'''
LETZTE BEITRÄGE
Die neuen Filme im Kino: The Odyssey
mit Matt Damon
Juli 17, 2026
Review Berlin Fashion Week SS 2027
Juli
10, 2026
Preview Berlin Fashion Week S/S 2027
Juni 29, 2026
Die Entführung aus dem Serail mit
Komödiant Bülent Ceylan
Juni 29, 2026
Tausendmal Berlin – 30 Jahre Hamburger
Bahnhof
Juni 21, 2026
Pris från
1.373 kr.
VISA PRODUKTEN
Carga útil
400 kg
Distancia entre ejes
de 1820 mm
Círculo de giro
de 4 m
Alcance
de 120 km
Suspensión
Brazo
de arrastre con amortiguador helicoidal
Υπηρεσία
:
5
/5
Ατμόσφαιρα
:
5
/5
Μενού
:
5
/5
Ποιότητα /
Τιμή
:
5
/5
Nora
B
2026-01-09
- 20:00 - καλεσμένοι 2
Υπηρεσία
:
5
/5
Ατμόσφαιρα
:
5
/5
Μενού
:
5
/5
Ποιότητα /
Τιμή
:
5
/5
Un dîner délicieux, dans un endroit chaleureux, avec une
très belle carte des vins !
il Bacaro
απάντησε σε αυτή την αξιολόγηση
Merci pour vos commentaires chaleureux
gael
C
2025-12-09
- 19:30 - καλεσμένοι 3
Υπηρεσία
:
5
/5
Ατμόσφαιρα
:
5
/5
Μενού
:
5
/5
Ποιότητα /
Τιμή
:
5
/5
'''
Across all the records above, find each line with "Berlin" in it and copy it.

Review Berlin Fashion Week SS 2027
Preview Berlin Fashion Week S/S 2027
Tausendmal Berlin – 30 Jahre Hamburger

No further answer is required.